RevPit gave me time to sit on my draft. It also gave me a core piece of advice: write the story you love, but highlight what makes it marketable.
For me, that meant changing the “romantic subplot.” I’d been reluctant to, I have to be honest. It wasn’t supposed to be a proper romantic subplot, more just another complication for the main character to navigate (an ex-fiancé). But a few beta readers pointed out that it felt underdeveloped, which meant I’d developed it too much to not be a proper subplot, and now it was sitting in an unsatisfying space between “romance” and “two people who used to love each other.”
I sat on it for a few days. Thought about what edits might look like. Called back to the days when all I wrote was genre Romance. Then, late April 2026, I dived into my last big round of edits.
By May 8th, I was done. I sent it off to three new betas and now I’m waiting for feedback. Betas, if you’re reading this, the clock is ticking.
(Kidding, of course. Please take your time.)
Spoiler, though: all that patience I had last spring is gone. I tossed a few queries out, just to see if I got any bites. Nothing yet, but I’ll report back if that changes!
In short, my timeline for Everwinter looks like:
- December 2024, initial idea.
- May-June 2025, planning stage.
- June 30th, 2025, first words written.
- September 1st, 2025, first draft finished.
- October 20th, 2025, second draft finished.
- Sometime in January 2026, third draft finished (post alpha feedback).
- End of January 2026, fourth draft finished (line edits).
- Early March 2026, fifth draft finished (post beta feedback).
- May 8th, 2026, sixth draft finished (post subplot-redo).
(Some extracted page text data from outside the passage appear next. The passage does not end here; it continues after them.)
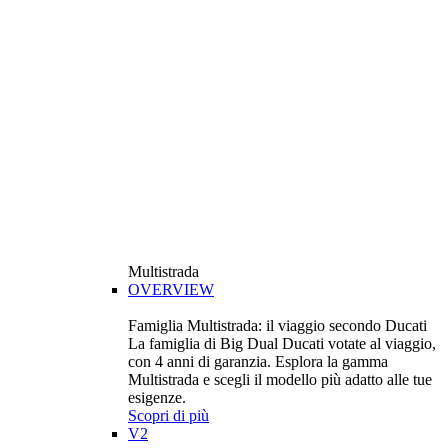
Multistrada
OVERVIEW
Famiglia Multistrada: il viaggio secondo Ducati
La famiglia di Big Dual Ducati votate al viaggio,
con 4 anni di garanzia. Esplora la gamma
Multistrada e scegli il modello più adatto alle tue
esigenze.
Scopri di più
V2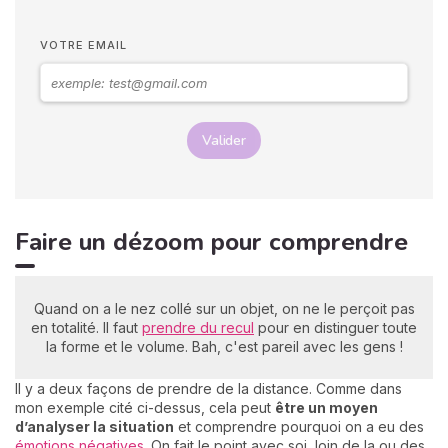
VOTRE EMAIL
Valider
Faire un dézoom pour comprendre
Quand on a le nez collé sur un objet, on ne le perçoit pas
en totalité. Il faut
prendre du recul
pour en distinguer toute
la forme et le volume. Bah, c'est pareil avec les gens !
Il y a deux façons de prendre de la distance. Comme dans
mon exemple cité ci-dessus, cela peut
être un moyen
d’analyser la situation
et comprendre pourquoi on a eu des
émotions négatives
. On fait le point avec soi, loin de la ou des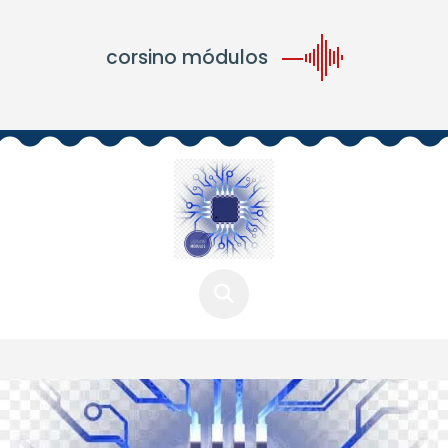
corsino módulos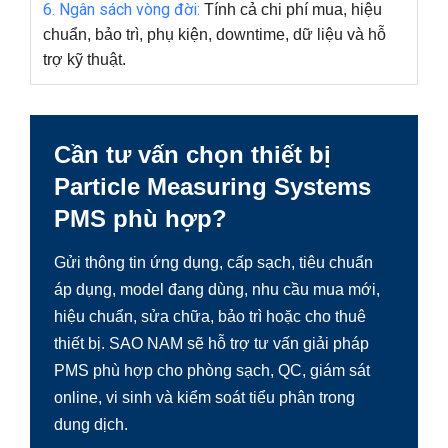
6. Ngân sách vòng đời:
Tính cả chi phí mua, hiệu
chuẩn, bảo trì, phụ kiện, downtime, dữ liệu và hỗ
trợ kỹ thuật.
Cần tư vấn chọn thiết bị
Particle Measuring Systems
PMS phù hợp?
Gửi thông tin ứng dụng, cấp sạch, tiêu chuẩn
áp dụng, model đang dùng, nhu cầu mua mới,
hiệu chuẩn, sửa chữa, bảo trì hoặc cho thuê
thiết bị. SAO NAM sẽ hỗ trợ tư vấn giải pháp
PMS phù hợp cho phòng sạch, QC, giám sát
online, vi sinh và kiểm soát tiểu phân trong
dung dịch.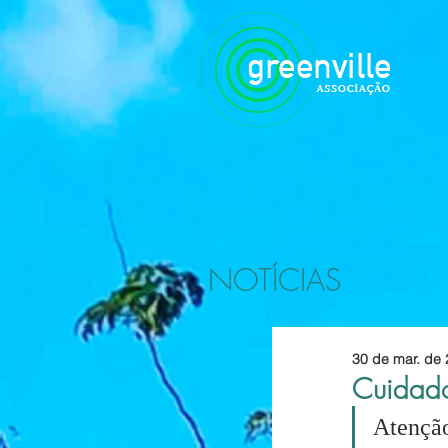
NOTÍCIAS
30 de mar. de
Cuidado
Atençã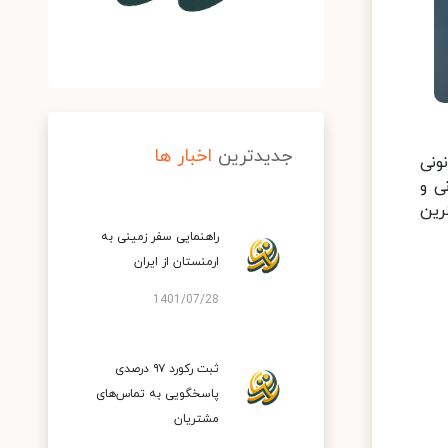
جدیدترین
اخبار ها
ونی
ی و
رین
راهنمایی سفر زمینی به
ارمنستان از ایران
1401/07/28
ثبت رکورد ۹۷ درصدی
پاسخگویی به تماس‌های
مشتریان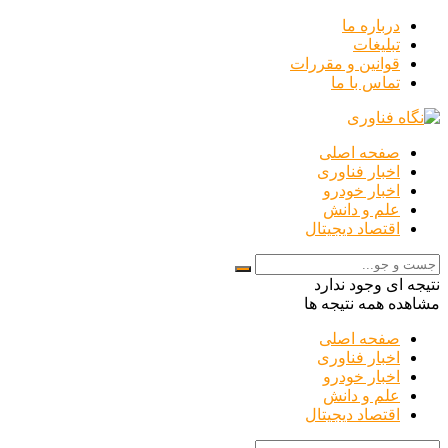
درباره ما
تبلیغات
قوانین و مقررات
تماس با ما
صفحه اصلی
اخبار فناوری
اخبار خودرو
علم و دانش
اقتصاد دیجیتال
نتیجه ای وجود ندارد
مشاهده همه نتیجه ها
صفحه اصلی
اخبار فناوری
اخبار خودرو
علم و دانش
اقتصاد دیجیتال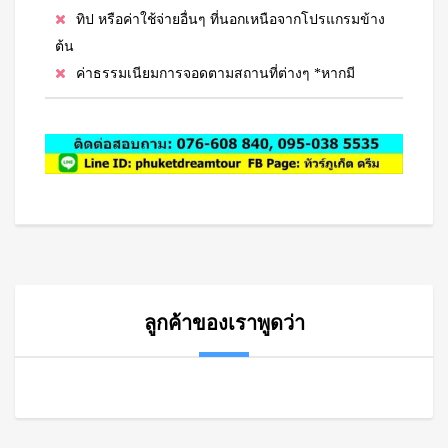
ทิป หรือค่าใช้จ่ายอื่นๆ ที่นอกเหนือจากโปรแกรมข้าง
ต้น
ค่าธรรมเนียมการจอดตามสถานที่ต่างๆ *หากมี
ลูกค้าของเราพูดว่า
- May 14th, 2026, first queries sent.
It’s been a fun ride! I’ll kick off querying seriously when I get my new beta feedback, and then this bad boy will sit in the trenches for six-ish months till I call it. Then it’ll be time to query something else (provided there aren’t a million requests still out on Everwinter, haha).
What’s next? Let’s just say: Howl’s Moving Castle meets Downton Abbey in an MM romantasy (fantasy romance?) about a manor’s caretaker and the old lord that disappeared.

Everwinter in .epub on my Kobo. I love getting to read drafts on this thing. Also—check out the cabinet behind it. Kitchen 2.0 is finally happening! More on that soon.